The strength of more than 200 voices reverberated on Capitol Hill last week – voices raised on behalf of kids around the world in meetings with nearly 150 lawmakers and their staff.
The meetings were the culmination of the three-day 2019 Advocacy Summit, where Save the Children Action Network (SCAN) advocates from more than 35 states attended in-depth advocacy trainings, heard from leading experts on issues impacting children, and convened with their legislators to protect and invest in kids both here at home and overseas.
“What can change the world today is the same thing that has changed it in the past – an idea, and the service of dedicated, committed individuals to that idea,” SCAN CEO Mark Shriver told the 200-plus advocates, kicking off the 17th annual Summit with a quote from his father, Sargent Shriver.
The advocates, including more than 75 high school and college students from across the country, all came together in their commitment to the idea that further investments need to be made in early childhood education in the U.S., and more humanitarian support is needed for children around the world, where nearly one in five children live in areas affected by armed conflict and war.

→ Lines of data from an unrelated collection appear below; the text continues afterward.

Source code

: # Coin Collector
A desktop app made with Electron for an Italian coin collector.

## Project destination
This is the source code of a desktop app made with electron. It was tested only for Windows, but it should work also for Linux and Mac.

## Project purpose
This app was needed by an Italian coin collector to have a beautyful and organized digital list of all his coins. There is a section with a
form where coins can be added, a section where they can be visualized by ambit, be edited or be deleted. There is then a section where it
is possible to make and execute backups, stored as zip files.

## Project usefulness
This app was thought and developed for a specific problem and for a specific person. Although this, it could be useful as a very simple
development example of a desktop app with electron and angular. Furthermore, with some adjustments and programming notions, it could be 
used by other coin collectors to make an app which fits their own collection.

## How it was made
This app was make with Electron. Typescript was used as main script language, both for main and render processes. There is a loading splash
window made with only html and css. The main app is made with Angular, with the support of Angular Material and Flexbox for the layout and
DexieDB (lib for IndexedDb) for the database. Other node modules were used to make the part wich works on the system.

This includes SCAN advocates like Nanette Arnold and Mihir Sardesai, who were honored at the Summit as Advocate of the Year and Student Advocate of the Year, respectively.
Nanette, a long-time teacher from western Tennessee, never spoke to a political candidate or attended a campaign event until last year. But as an early reading specialist, she knew how critically important early learning opportunities are for a child’s future success in school and life. So she set out last summer to talk to every candidate running for governor of Tennessee, as well as the state’s open Congressional seats. She did just that, asking pointed questions about early learning at more than 25 campaign events, and organizing her friends and colleagues across the state to do the same. In 2019, the newly-elected Governor of Tennessee, Bill Lee, has prioritized high-quality early childhood education for his transition team, and he directly credits his increased awareness on this issue to Nanette and her fellow SCAN advocates.
Mihir, a high school senior in the Seattle area, is so dedicated to helping kids in the U.S. and around the world get a strong start in life that he donated his summer savings from his tutoring job to Save the Children. As a Student Ambassador for SCAN, he has canvassed for kids’ issues at numerous local and state SCAN events, knocking on doors, making calls and starting conversations with voters. Mihir also created a thriving SCAN club at his school, and is always looking for new ways to engage with his peers on behalf of kids. Attending college in the fall, he is looking to make a career in political advocacy in order to continue to help children and families in need.
In addition, Save the Children and SCAN honored the advocacy efforts of SCAN volunteers in the city of Boise, Idaho at the Summit, giving them the Community Impact Award. The Boise advocates – Helga Frankenstein, Julie Goodman, Sean O’Gara, Megan Smith and Audrey Speicher – established SCAN’s footprint in Boise this past year, growing the network of volunteer advocates in the area, engaging with state leaders on the critical importance of early childhood education, and expanding SCAN’s voice for kids into new parts of the country.
These are the stories of just a few of the hundreds of advocates who raised their voices for kids on Capitol Hill this week, widening the ripple effect of SCAN’s growing grassroots network of nearly 280,000 supporters in all 50 states.